I’m going to the 3rd Positive Money conference in London on Saturday, “Modernising Money.” It’s a subject I know very little about but since economics affects us all, since I took on A-Level Economics as a teenager and since someone else offered to pay for my entry ticket and rail fare to London, I’m going along to find out what the fuss is all about. Rooting around inside Positive Money’s website reveals much we all already know about the flawed monetary system the entire world uses. Here’s a short video explaining what we all already know. It also proposes a solution. I’ll come onto that later.
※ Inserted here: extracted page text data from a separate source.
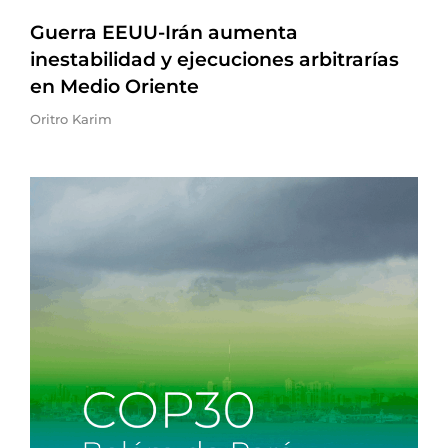
Guerra EEUU-Irán aumenta
inestabilidad y ejecuciones arbitrarías
en Medio Oriente
Oritro Karim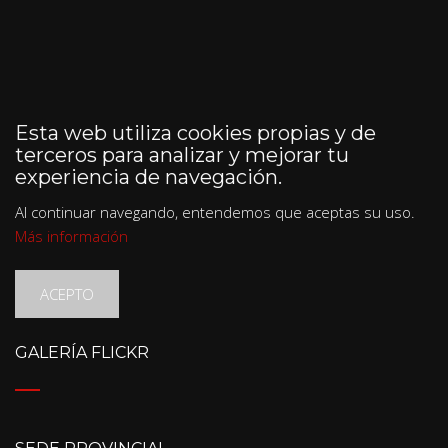
Esta web utiliza cookies propias y de
terceros para analizar y mejorar tu
experiencia de navegación.
Al continuar navegando, entendemos que aceptas su uso.
Más información
ACEPTO
GALERÍA FLICKR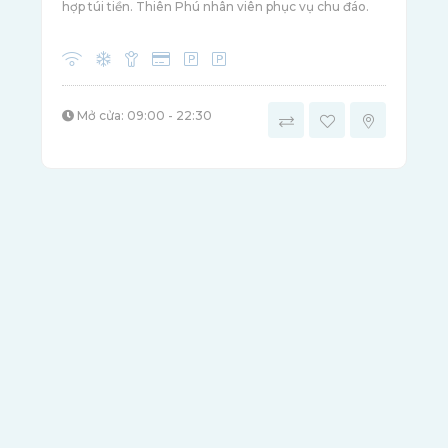
hợp túi tiền. Thiên Phú nhân viên phục vụ chu đáo.
Mở cửa: 09:00 - 22:30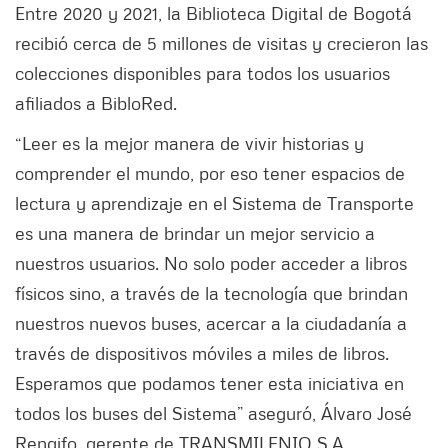
Entre 2020 y 2021, la Biblioteca Digital de Bogotá
recibió cerca de 5 millones de visitas y crecieron las
colecciones disponibles para todos los usuarios
afiliados a BibloRed.
“Leer es la mejor manera de vivir historias y
comprender el mundo, por eso tener espacios de
lectura y aprendizaje en el Sistema de Transporte
es una manera de brindar un mejor servicio a
nuestros usuarios. No solo poder acceder a libros
físicos sino, a través de la tecnología que brindan
nuestros nuevos buses, acercar a la ciudadanía a
través de dispositivos móviles a miles de libros.
Esperamos que podamos tener esta iniciativa en
todos los buses del Sistema” aseguró, Álvaro José
Rengifo, gerente de TRANSMILENIO S.A.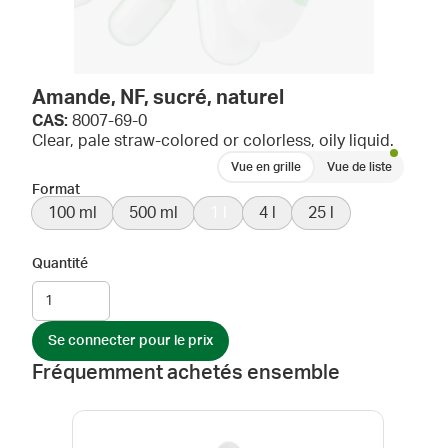
Amande, NF, sucré, naturel
CAS:
8007-69-0
Clear, pale straw-colored or colorless, oily liquid.
Vue en grille
Vue de liste
Format
100 ml
500 ml
1 l
4 l
25 l
Quantité
Se connecter pour le prix
Fréquemment achetés ensemble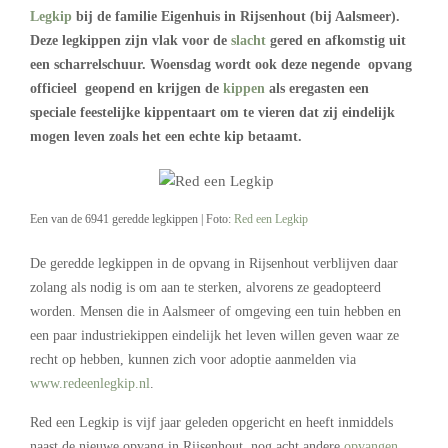
Legkip
bij de familie Eigenhuis in Rijsenhout (bij Aalsmeer).
Deze legkippen zijn vlak voor de
slacht
gered en afkomstig uit
een scharrelschuur. Woensdag wordt ook deze negende opvang
officieel geopend en krijgen de
kippen
als eregasten een
speciale feestelijke kippentaart om te vieren dat zij eindelijk
mogen leven zoals het een echte kip betaamt.
Een van de 6941 geredde legkippen | Foto:
Red een Legkip
De geredde legkippen in de opvang in Rijsenhout verblijven daar
zolang als nodig is om aan te sterken, alvorens ze geadopteerd
worden. Mensen die in Aalsmeer of omgeving een tuin hebben en
een paar industriekippen eindelijk het leven willen geven waar ze
recht op hebben, kunnen zich voor adoptie aanmelden via
www.redeenlegkip.nl
.
Red een Legkip is vijf jaar geleden opgericht en heeft inmiddels
naast de nieuwe opvang in Rijsenhout, nog acht andere
opvangen
,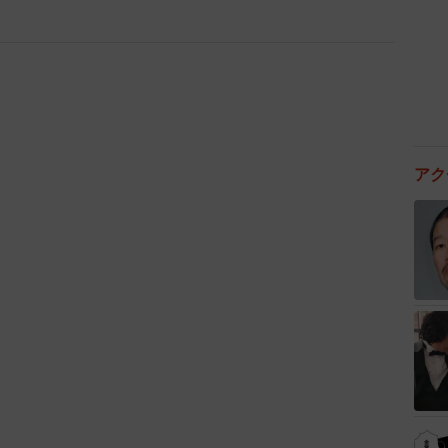
した。 妻から『そこにあるダンボール捨てといて！』
おままごとのお家作って！』と声をかけられました。
の無邪気なお願いが重なり、『どうせ捨てるなら作って
でした」
のお家作って！』と言われたときの心境は？
アク
という気持ちが一番近かったです（笑）。 その時点で
簡単な箱のようなものを想像していました」
が、実際には？
ルでおよそ10時間ほどです」
ましたか？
I’m not sure that it is quite as simple as that. From my own education, I had understood that banks were obliged, either by law or by sheer practicalities, to maintain a certain liquidity ratio. A liquidity ratio is the percentage of a bank’s total assets which must be held in liquid form. Liquid money is usually taken to mean cash or assets which can be instantly converted into cash. I’ve no idea what the rule is now but I think the received wisdom always used to be that between 8% and 12.5% of a bank’s assets should be liquid. The reason why this ration is required is that if it is allowed to fall below whatever the appropriate figure is, there is a real risk that people and institutions will try to withdraw cash from the bank when it doesn’t have it. Inevitably, that causes panic and a run on the bank, whereby everyone tries to withdraw money the bank does not have.
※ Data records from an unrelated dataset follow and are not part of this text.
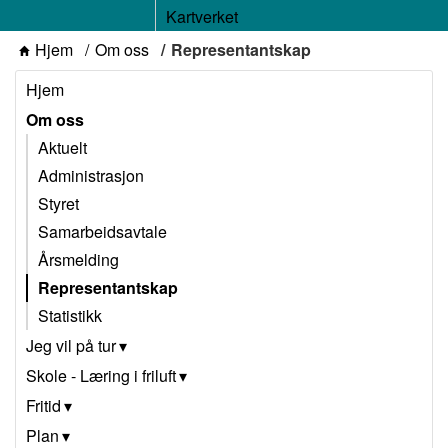
Kartverket
Hjem
Om oss
Representantskap
Hjem
Om oss
Aktuelt
Administrasjon
Styret
Samarbeidsavtale
Årsmelding
Representantskap
Statistikk
Jeg vil på tur
Skole - Læring i friluft
Fritid
Plan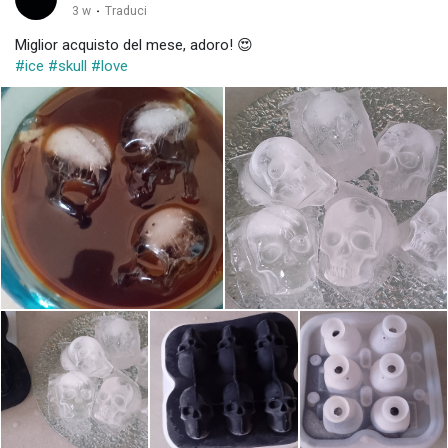
3 w
·
Traduci
Miglior acquisto del mese, adoro! 😍
#ice
#skull
#love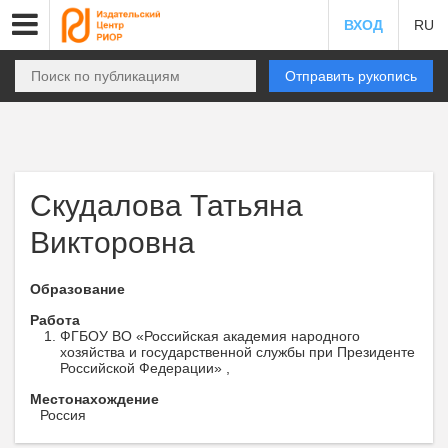
ВХОД
RU
Отправить рукопись
Скудалова Татьяна
Викторовна
Образование
Работа
ФГБОУ ВО «Российская академия народного
хозяйства и государственной службы при Президенте
Российской Федерации» ,
Местонахождение
Россия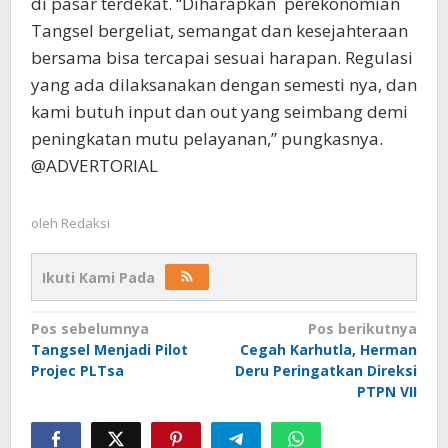
di pasar terdekat. “Diharapkan perekonomian
Tangsel bergeliat, semangat dan kesejahteraan
bersama bisa tercapai sesuai harapan. Regulasi
yang ada dilaksanakan dengan semesti nya, dan
kami butuh input dan out yang seimbang demi
peningkatan mutu pelayanan,” pungkasnya.
@ADVERTORIAL
oleh
Redaksi
Ikuti Kami Pada
Navigasi
Pos sebelumnya
Pos berikutnya
Tangsel Menjadi Pilot
Cegah Karhutla, Herman
pos
Projec PLTsa
Deru Peringatkan Direksi
PTPN VII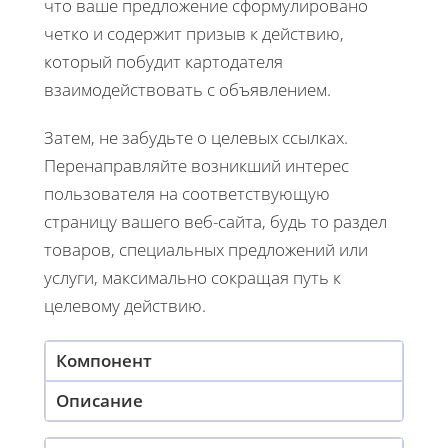
что ваше предложение сформулировано
четко и содержит призыв к действию,
который побудит картодателя
взаимодействовать с объявлением.
Затем, не забудьте о целевых ссылках.
Перенаправляйте возникший интерес
пользователя на соответствующую
страницу вашего веб-сайта, будь то раздел
товаров, специальных предложений или
услуги, максимально сокращая путь к
целевому действию.
Компонент
Описание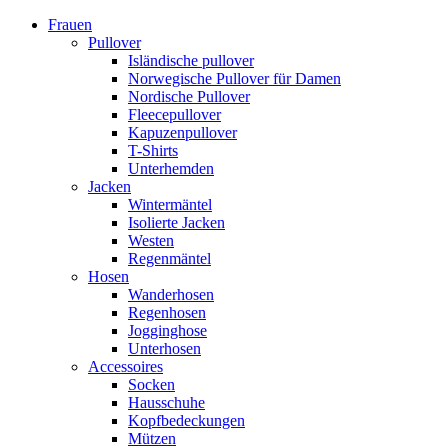
Frauen
Pullover
Isländische pullover
Norwegische Pullover für Damen
Nordische Pullover
Fleecepullover
Kapuzenpullover
T-Shirts
Unterhemden
Jacken
Wintermäntel
Isolierte Jacken
Westen
Regenmäntel
Hosen
Wanderhosen
Regenhosen
Jogginghose
Unterhosen
Accessoires
Socken
Hausschuhe
Kopfbedeckungen
Mützen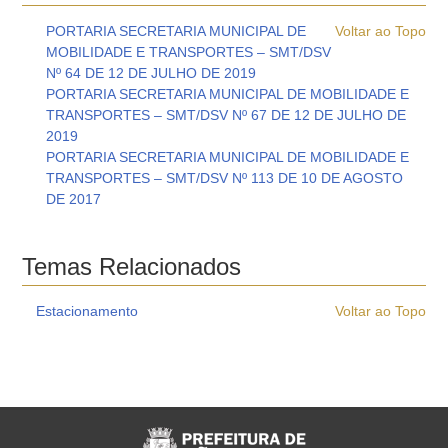
PORTARIA SECRETARIA MUNICIPAL DE
Voltar ao Topo
MOBILIDADE E TRANSPORTES – SMT/DSV
Nº 64 DE 12 DE JULHO DE 2019
PORTARIA SECRETARIA MUNICIPAL DE MOBILIDADE E
TRANSPORTES – SMT/DSV Nº 67 DE 12 DE JULHO DE
2019
PORTARIA SECRETARIA MUNICIPAL DE MOBILIDADE E
TRANSPORTES – SMT/DSV Nº 113 DE 10 DE AGOSTO
DE 2017
Temas Relacionados
Estacionamento
Voltar ao Topo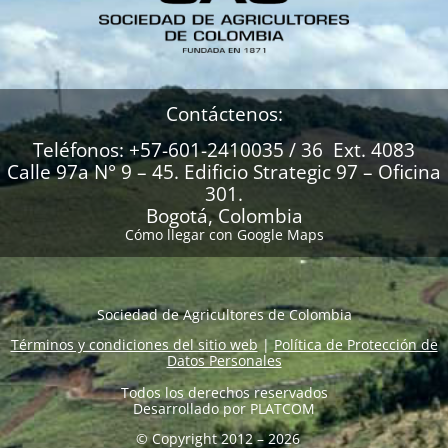
Contáctenos:
Teléfonos: +57-601-2410035 / 36 Ext. 4083
Calle 97a N° 9 – 45. Edificio Strategic 97 – Oficina
301.
Bogotá, Colombia
Cómo llegar con Google Maps
Sociedad de Agricultores de Colombia
Términos y condiciones del sitio web
|
Política de Protección de
Datos Personales
Todos los derechos reservados
Desarrollado por
PLATCOM
© Copyright 2012 – 2026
History teaches us that very often a run on one bank leads to a run on lots of banks. Banks go bust in the process. Governments don’t want a run on their banks, so they generally regulate for an appropriate liquidity ratio, which is determined by the monetary behaviour of the investors at the time. Even if they don’t regulate for it, the banks impose a similar rule on themselves, unless they are criminals engaging in fraud. Otherwise they find themselves in trouble that they did not seek.
It’s a small but important quibble with the video above. Being factually accurate is critical, if we want analyse a system. It’s simply not true to say that money is created out of nothing when someone borrows it from the bank. It is true to say that it is created out of mostly nothing. Thus, if I borrow £1,000 and the bank is operating a liquidity ratio of 10%, £900 has been created out of nothing. Not to mention the interest charged.
Nonetheless, it is very well established that the capitalist monetary system operates on a foundation of debt and credit. Money didn’t always function like this. In fact, it has been used for thousands of years without any trace of this foundation being established. Modern banking began with the issue of fiat money, which is money which has no instrinsic value (like gold coins do) and is not completely backed by real money or real wealth held elsewhere. Although wikipedia will tell you that fiat money was first used in China in the 11th century and that it became widespread after the United States of America removed its currency from the gold standard (which determined how much gold each paper note or metal coin was worth) in 1971, both these points mislead those historians seeking a proper grasp of how modern capitalism began and how fiat money was crucial to its ‘success’. Curiously, wikipedia reveals its American bent most obviously on its page on fiat money. History aside, much though it has to teach us, it does not help us work out whether there is a solution to the problems caused by our monetary system. That much is self-evident: debt creates inequality and inequality causes no end of social problems. If you doubt the first point, there’s probably no point trying to explain anything to you. If you doubt the second point, please read Richard Wilkinson’s The Spirit Level. Is there actually anyone left who hasn’t read that seminal text?
Presumably, the video above is an over-simplification. It proposes to hand over the control of lending to a central bank. This is pretty much what the Soviet Union did. No money could be spent without its say so. Obviously that tied in with the communist regime’s political command of the economy. The Positive Money people do not seem to be proposing a centralised command economy. Therefore, the proposal is simply that the Bank of England, which manages its affairs independently of the UK government but is obliged to meet various targets, particularly with regard to inflation. In purely practical terms, that means that the central bank would have to employ many more people to manage its own lending. In itself, that might not be such a bad thing. However, if I’m trying to start a business and I want an overdraft facility from a bank to get it going and the central bank doesn’t like the sound of me or my business plan, that’s it, I’m stuffed. One advantage of the present system is that the banks compete for my business. There’s a reasonable chance that if one bank is wary, another might step in with the credit. If no bank wants to lend the money in a competitive environment, it is unlikely that a central bank would.
The other fundamental problem is that whilst the proposed system might be a much better way of organising our economic affairs, there’s no proposal for how to get from here to there. In any radical change, transitional arrangements are crucial for its success. Until we hear a proposal for how to manage the transitional arrangements, this is just pie in the sky. We might want that pie but we can’t reach for it. Clearly, this system could not be brought in overnight. Perhaps there will be transitional plans to be kicked about on Saturday in London? If so, I’ll report back.